„Metoda na wnuczka” to temat wałkowany przez media od lat. Mimo tego popularność oszustwa rośnie w niesamowitym tempie. Przez połowę 2021 roku wyłudzono w ten sposób tyle, ile w całym 2018 r.
63,5 mln zł – tyle przez pierwszych sześć miesięcy roku oszuści wyłudzili metodami „na wnuczka”, czy też pokrewnymi, na przykład „na policjanta” – tak wynika z danych Komendy Głównej Policji.
Jak podają funkcjonariusze, przez ten okres oszczędności życia straciło niemal 1200 osób. Oczywiście zapewne prawdziwa skala procederu jest większa – nie każda sprawa przecież jest zgłaszana do służb. Jednak i tak widać, że żniwa oszustów są coraz większe. KGP szacuje, że w 2019 roku wyłudzono „na wnuczka/policjanta” 72 mln zł, a w 2020 – już 89 mln. W tym roku szykuje się kolejny rekord.
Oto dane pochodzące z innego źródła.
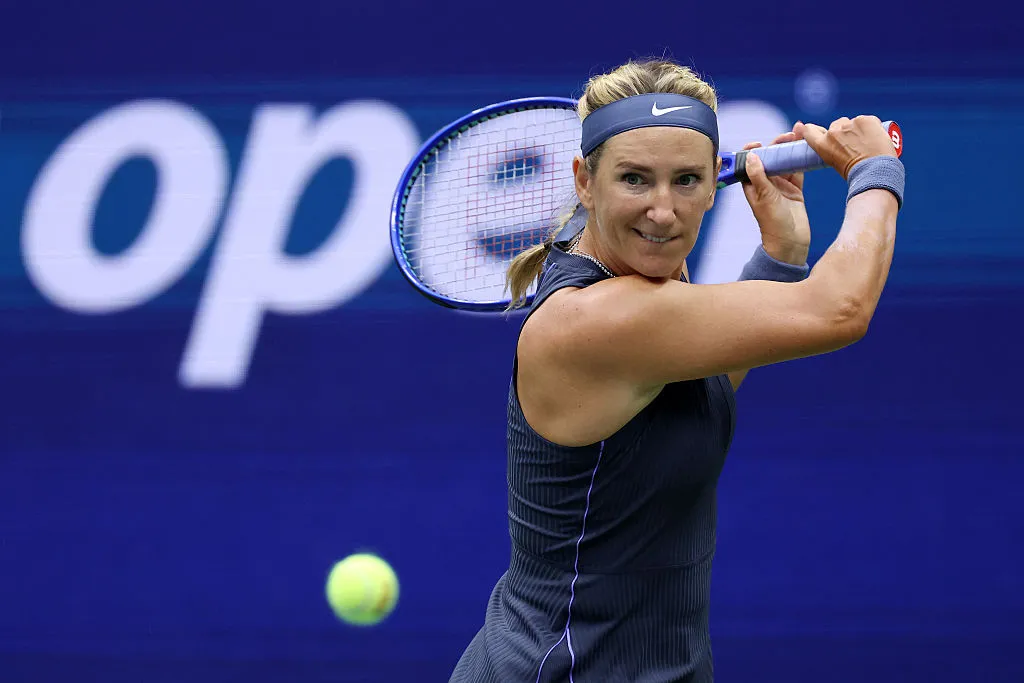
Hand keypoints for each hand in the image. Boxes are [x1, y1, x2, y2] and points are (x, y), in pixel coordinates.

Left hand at [740, 127, 810, 265]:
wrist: (791, 242)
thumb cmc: (773, 223)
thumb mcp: (764, 198)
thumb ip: (759, 176)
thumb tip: (751, 155)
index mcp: (752, 185)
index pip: (749, 163)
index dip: (751, 151)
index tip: (757, 143)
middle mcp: (766, 183)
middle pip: (770, 158)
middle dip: (777, 145)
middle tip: (787, 135)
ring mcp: (781, 185)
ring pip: (785, 161)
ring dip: (790, 149)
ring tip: (799, 135)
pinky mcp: (795, 188)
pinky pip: (798, 169)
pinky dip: (802, 159)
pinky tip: (807, 147)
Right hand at [796, 115, 897, 179]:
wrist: (875, 172)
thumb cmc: (856, 173)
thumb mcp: (835, 163)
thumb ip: (832, 148)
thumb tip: (838, 142)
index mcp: (822, 145)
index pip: (809, 130)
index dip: (810, 129)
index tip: (812, 129)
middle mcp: (833, 132)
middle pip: (836, 125)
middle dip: (843, 132)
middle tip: (854, 144)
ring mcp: (849, 124)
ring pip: (852, 122)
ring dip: (858, 129)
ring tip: (867, 144)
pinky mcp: (865, 120)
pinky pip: (868, 120)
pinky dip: (871, 127)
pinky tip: (875, 138)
„Metoda na wnuczka”. Pandemiczne żniwa?
Policjanci podkreślają, że nie ma regionu w Polsce, w którym oszuści nie próbują oszukać emerytów – a problem dotyczy wszystkich województw. Skąd jednak rosnąca popularność zjawiska, tym bardziej że przecież media od lat o sprawie trąbią i próbują na wiele sposobów ostrzegać seniorów?
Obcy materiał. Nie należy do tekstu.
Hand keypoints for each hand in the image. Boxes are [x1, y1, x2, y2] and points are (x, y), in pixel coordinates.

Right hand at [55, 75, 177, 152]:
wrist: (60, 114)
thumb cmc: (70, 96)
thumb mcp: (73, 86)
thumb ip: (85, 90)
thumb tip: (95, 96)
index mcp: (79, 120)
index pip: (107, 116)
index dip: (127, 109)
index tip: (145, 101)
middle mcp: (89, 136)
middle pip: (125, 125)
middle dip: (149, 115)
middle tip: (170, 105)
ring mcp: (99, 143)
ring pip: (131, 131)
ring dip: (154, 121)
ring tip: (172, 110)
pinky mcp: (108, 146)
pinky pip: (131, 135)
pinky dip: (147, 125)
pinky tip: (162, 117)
Najwyraźniej sporo przestępców traktuje to jako łatwy łup. Nie zawsze jednak tak jest. Policja podaje, że przez pierwsze półrocze udało się powstrzymać około 900 wyłudzeń dzięki czujności rodzin emerytów, ale i na przykład przez reakcję pracowników banków. Często w ten sposób udaremniane są oszustwa na dziesiątki tys. zł.
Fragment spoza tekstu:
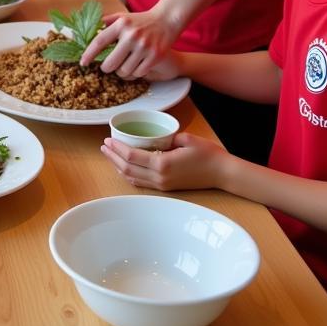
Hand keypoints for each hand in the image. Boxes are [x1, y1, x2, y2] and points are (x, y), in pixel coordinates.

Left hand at [81, 6, 185, 76]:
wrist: (167, 20)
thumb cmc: (140, 20)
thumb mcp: (122, 17)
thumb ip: (104, 23)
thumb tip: (85, 31)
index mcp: (121, 24)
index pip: (99, 41)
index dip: (89, 54)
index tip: (83, 62)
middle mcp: (132, 35)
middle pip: (111, 63)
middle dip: (106, 68)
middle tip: (107, 67)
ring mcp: (144, 46)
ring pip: (124, 71)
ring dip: (121, 72)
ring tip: (123, 66)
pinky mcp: (155, 56)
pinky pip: (138, 73)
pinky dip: (134, 73)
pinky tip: (135, 66)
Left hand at [100, 133, 229, 192]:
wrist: (222, 173)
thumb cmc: (207, 154)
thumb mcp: (185, 138)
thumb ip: (166, 138)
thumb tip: (151, 137)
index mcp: (162, 164)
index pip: (131, 156)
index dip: (117, 148)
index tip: (108, 140)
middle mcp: (159, 177)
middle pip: (127, 168)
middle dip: (113, 157)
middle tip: (104, 146)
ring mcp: (162, 185)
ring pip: (132, 178)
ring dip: (118, 166)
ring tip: (110, 155)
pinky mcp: (166, 188)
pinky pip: (141, 182)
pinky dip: (129, 174)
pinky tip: (124, 167)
Oszustwo jest jednak uważane za intratne, a emeryci nie zawsze mogą się bronić. Wydaje się też, że „metodzie na wnuczka” sprzyjała pandemia. Seniorzy byli często pozamykani w domach od wiosny 2020 roku i byli naprawdę stęsknieni za rodzinami. Gdy więc „wnuczek” się wreszcie odezwał lub nawet przyszedł, łatwo było stracić czujność.
Prawo też, co tu dużo mówić, nie jest przesadnie surowe wobec osób, które z zabierania seniorom oszczędności życia robią sobie źródło stałego dochodu. Zwykle górna granica kary jeśli chodzi o ten proceder to 15 lat pozbawienia wolności. Kilkunastoletnie kary zwykle jednak dostają bossowie „wnuczkowych mafii”, w innych przypadkach najczęściej kończy się na tylko kilkuletniej odsiadce.